- **Lesetext**:
Legal Lexikon

Grenzschutz


Begriff und rechtliche Grundlagen des Grenzschutzes

Grenzschutz bezeichnet sämtliche Maßnahmen, Einrichtungen und Rechtsnormen, die dem Schutz und der Überwachung der Staatsgrenzen eines Landes dienen. Ziel des Grenzschutzes ist es, unrechtmäßige Grenzübertritte zu verhindern, die territoriale Integrität und öffentliche Sicherheit zu gewährleisten sowie grenzüberschreitende Kriminalität einzudämmen. Der Grenzschutz umfasst sowohl gesetzliche Bestimmungen als auch vollziehende Organe und umfasst innerstaatliche, supranationale und völkerrechtliche Dimensionen.


Rechtliche Regelungen auf nationaler Ebene

Aufgaben und Befugnisse des Grenzschutzes

Die rechtlichen Grundlagen für den Grenzschutz ergeben sich in Deutschland primär aus dem Grundgesetz (GG) sowie dem Bundespolizeigesetz (BPolG). Nach Artikel 73 Abs. 1 Nr. 5 GG obliegt dem Bund die ausschließliche Gesetzgebung für das Grenzwesen einschließlich der Grenzschutzpolizei.

Bundespolizeigesetz (BPolG)

Das Bundespolizeigesetz regelt insbesondere die Aufgaben, Organisation und Befugnisse der Bundespolizei im Bereich des Grenzschutzes. Die zentralen Aufgaben sind:

  • Überwachung der deutschen Staatsgrenzen (§ 2 Abs. 2 Nr. 1 BPolG)
  • Abwehr von Gefahren, die durch unerlaubte Grenzübertritte entstehen (§ 3 BPolG)
  • Kontroll- und Fahndungsmaßnahmen an den Binnengrenzen nach Maßgabe des Schengener Durchführungsübereinkommens (§ 2 Abs. 2 Nr. 4 BPolG)
  • Kooperation mit anderen Behörden einschließlich internationalen Institutionen (§ 2 BPolG)

Die Bundespolizei ist befugt, im Rahmen des Grenzschutzes unter anderem Identitätskontrollen, Durchsuchungen, Anhalte- und Befragungsvollmachten sowie polizeilichen Zwang anzuwenden.

- **Arbeitsauftrag 1**: Welcher Artikel des Grundgesetzes weist laut dem Lesetext dem Bund die ausschließliche Gesetzgebung für das Grenzwesen zu?

- **Datensätze**:
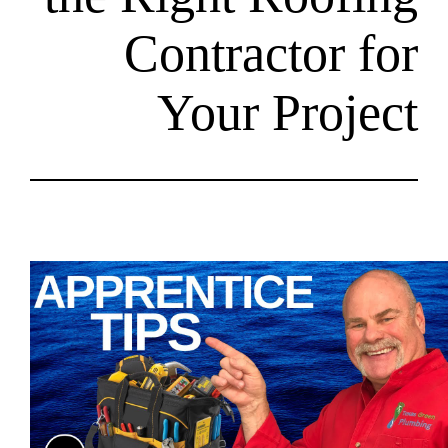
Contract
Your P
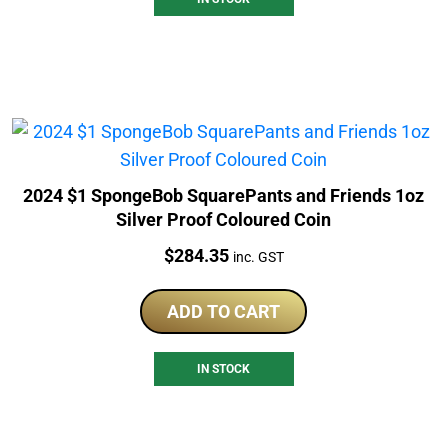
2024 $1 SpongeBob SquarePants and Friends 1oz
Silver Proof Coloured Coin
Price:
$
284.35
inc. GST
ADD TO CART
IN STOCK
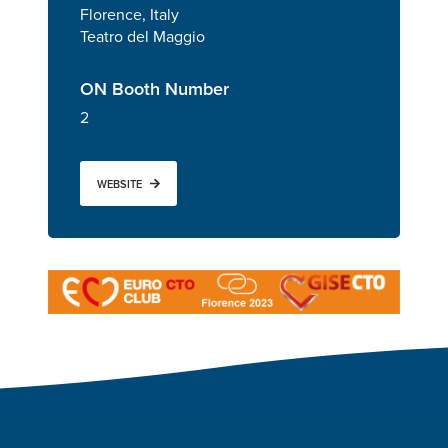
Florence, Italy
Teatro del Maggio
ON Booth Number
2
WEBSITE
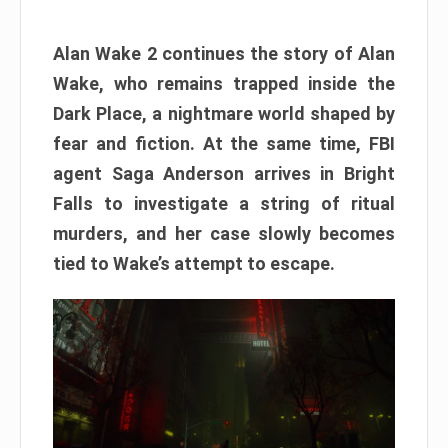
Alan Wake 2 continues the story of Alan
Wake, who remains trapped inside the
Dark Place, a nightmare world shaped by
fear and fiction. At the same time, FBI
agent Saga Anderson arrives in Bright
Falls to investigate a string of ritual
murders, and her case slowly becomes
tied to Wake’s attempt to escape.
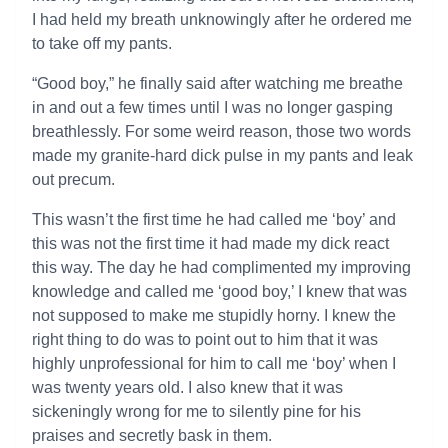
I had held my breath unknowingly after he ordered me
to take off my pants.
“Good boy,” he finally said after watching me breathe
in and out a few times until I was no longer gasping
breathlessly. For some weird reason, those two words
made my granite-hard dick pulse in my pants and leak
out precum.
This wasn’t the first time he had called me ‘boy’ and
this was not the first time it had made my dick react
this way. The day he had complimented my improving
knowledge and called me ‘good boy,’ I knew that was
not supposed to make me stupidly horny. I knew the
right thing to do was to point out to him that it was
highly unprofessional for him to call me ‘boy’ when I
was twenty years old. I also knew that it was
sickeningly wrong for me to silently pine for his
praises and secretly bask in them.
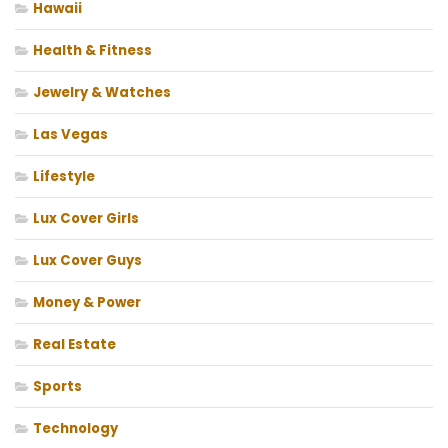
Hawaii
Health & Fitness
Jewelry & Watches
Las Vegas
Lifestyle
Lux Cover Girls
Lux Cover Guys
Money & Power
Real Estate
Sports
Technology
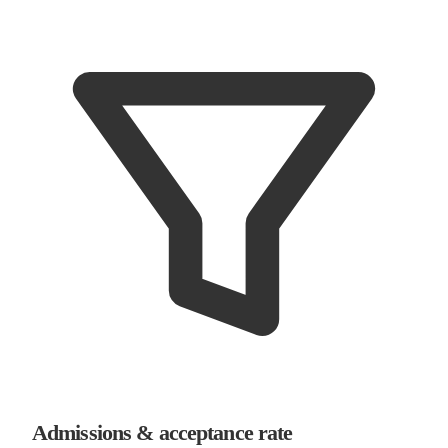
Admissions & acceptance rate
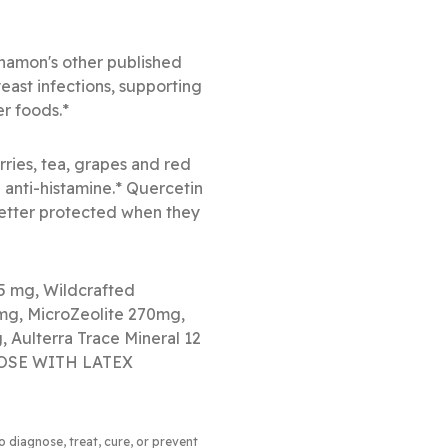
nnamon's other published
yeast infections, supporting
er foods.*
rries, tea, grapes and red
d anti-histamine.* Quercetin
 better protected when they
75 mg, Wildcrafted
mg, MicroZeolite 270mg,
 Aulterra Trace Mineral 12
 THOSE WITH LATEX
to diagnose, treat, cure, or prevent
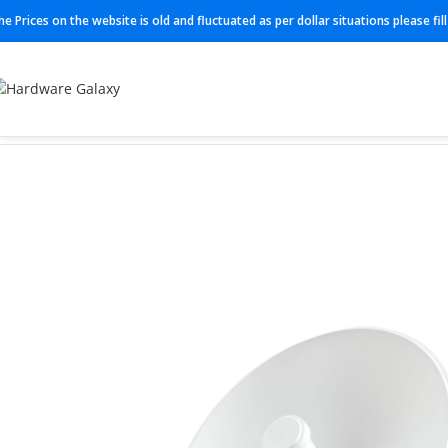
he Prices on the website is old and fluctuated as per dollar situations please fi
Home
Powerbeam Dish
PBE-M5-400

- **Arbeitsauftrag 2**: Ändere die Einträge vom ersten Eintrag bis einschließlich der Zeile mit „tied to Wake’s attempt to escape.“, indem du „Dark Place“ durch „Shadow Realm“ ersetzt und sonst nichts veränderst. Gib nur diese Zeilen ohne die Bilder wieder.

- **Lösung 1**: Artikel 73 Abs. 1 Nr. 5 GG.

- **Lösung 2**:
Contract
Your P
2024 $1 SpongeBob SquarePants and Friends 1oz
Silver Proof Coloured Coin
Price:
$
284.35
inc. GST
ADD TO CART
IN STOCK
Florence, Italy
Teatro del Maggio
ON Booth Number
2
WEBSITE
Alan Wake 2 continues the story of Alan
Wake, who remains trapped inside the
Shadow Realm, a nightmare world shaped by
fear and fiction. At the same time, FBI
agent Saga Anderson arrives in Bright
Falls to investigate a string of ritual
murders, and her case slowly becomes
tied to Wake’s attempt to escape.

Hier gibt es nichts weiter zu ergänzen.